A few hundred years ago, it would have been normal for you to strip off and roll around naked in the nettles to alleviate rheumatic pains. These days, we prefer Western, modern medicine to complementary wellness therapies, but practitioners in Belfast still believe there’s something we can learn from the days of yore.
According to modern day Hedge Witch Joan Howard, ‘Nettles are an excellent blood purifier.’ Joan is an expert on the medicinal properties of what most us would see as common weeds and is so convinced of their power, she has given up a successful career as a horticulturalist to work full time in herbalism. However, that is not to say that Joan disavows conventional medicine. ‘I don’t interfere with it; I work in partnership with it,’ she says. ‘I treat the person holistically. There is cynicism about herbalism but that’s changing. A lot of medics work with alternative therapists.’
Along with nettle, dandelion, elder, hawthorn and yarrow, one of the herbs Joan specialises in is St. John’s Wort, which can in handy when her son, Luke, sustained a nasty injury while playing football. ‘It has an anti-inflammatory effect which meant he didn’t need antibiotics and he was back playing the next day,’ Luke recalls. ‘The rest of the team was amazed.’ Joan adds that yarrow is brilliant for fevers and staunching nose bleeds, wood betony is ‘great for grounding’ when your head’s astray, and that dandelion is an excellent cleanser for the liver and kidneys.
However, one of the exceptions in Joan’s Irish herbal medicine cabinet is cayenne, a spice which is indigenous to East Africa, India, Mexico and America.

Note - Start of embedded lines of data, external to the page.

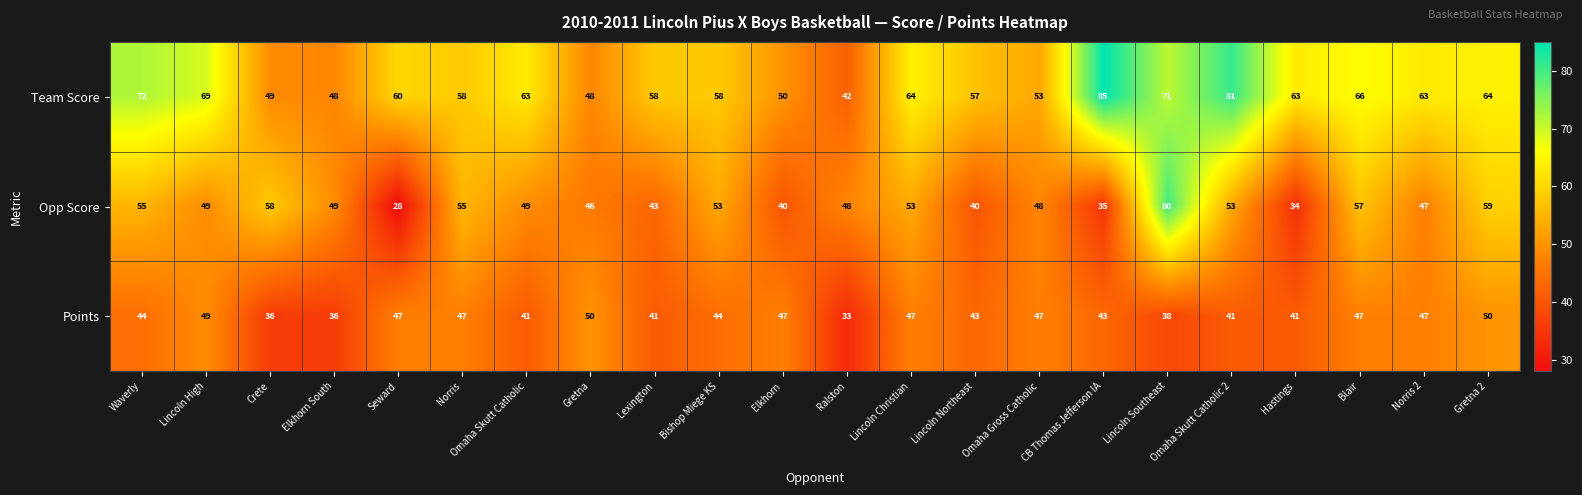

What is the sum of the Team Score values at Omaha Skutt Catholic and Elkhorn South?

111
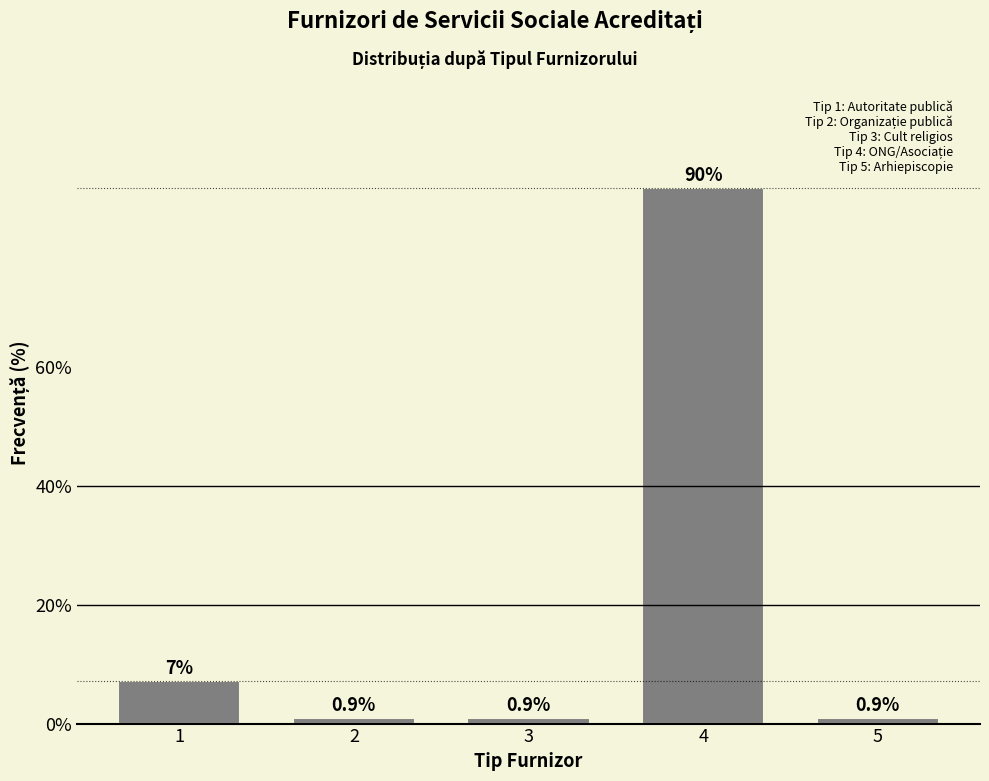

Reading left to right, what are all the values shown in this chart?

7.2	0.9	0.9	90.1	0.9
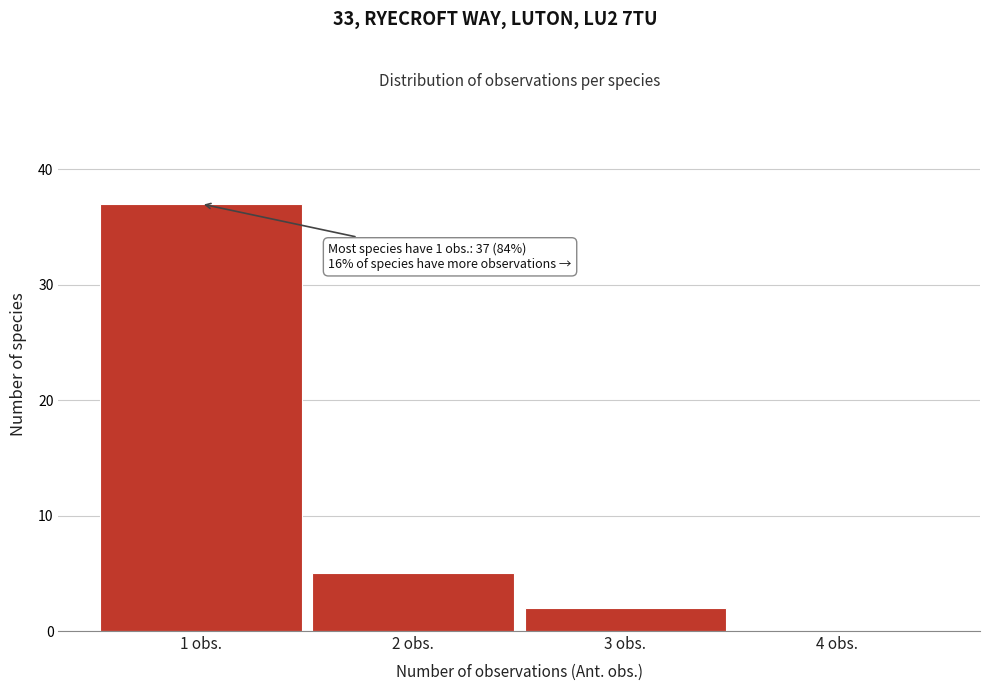

Over which range of the x-axis is the bar tallest?

0.5 to 1.5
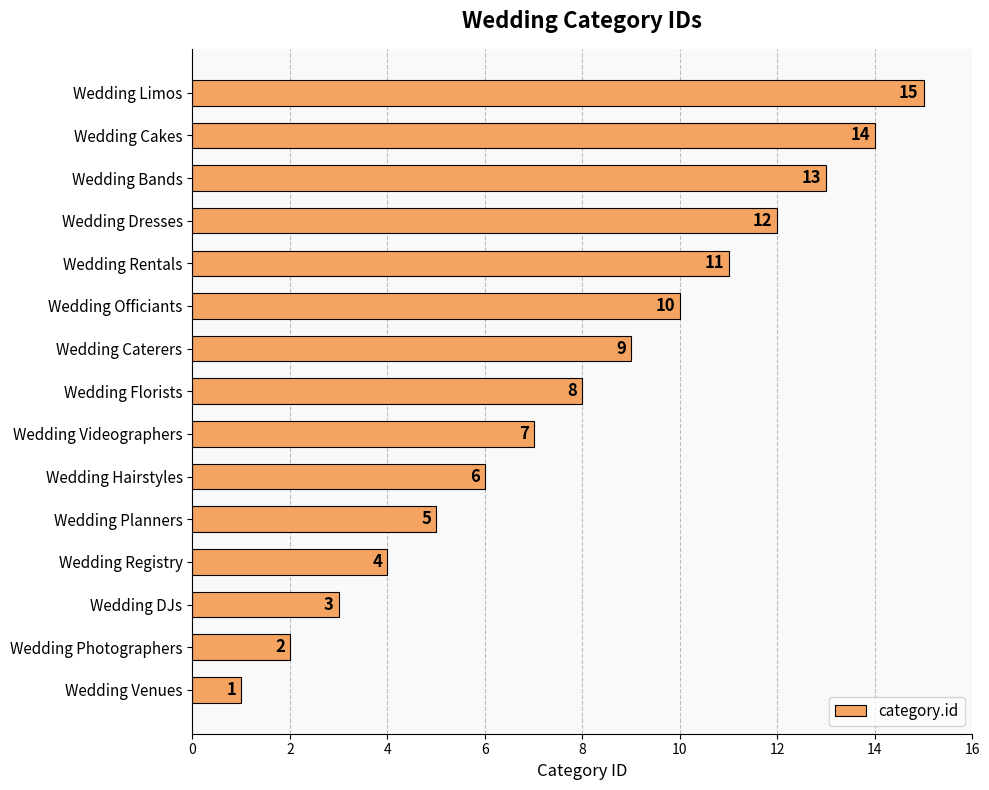

Approximately how many times larger is the value at Wedding Dresses compared to Wedding Cakes?

0.9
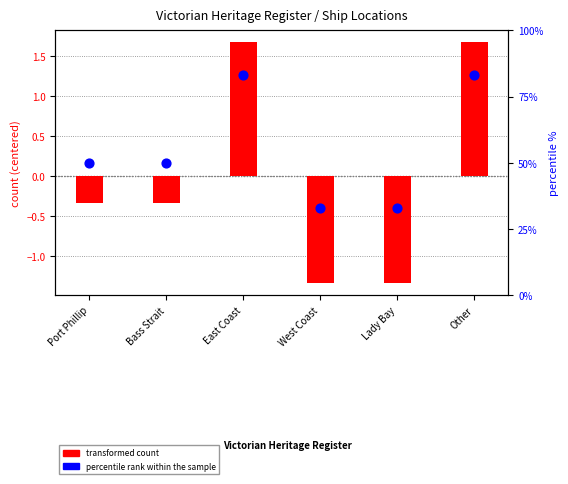

Which series contains the highest Y value?

percentile rank within the sample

She explains, ‘If I feel a cold coming in I take cayenne right away and it stops it. It won’t stop those terrible viruses of last winter – I think that was a form a swine flu we all had – but it will alleviate symptoms. Where possible I use locally grown herbs – I think our bodies are more in tune with what is growing around us. We are connected to them. I don’t use Chinese herbs, with the exception of ginseng.’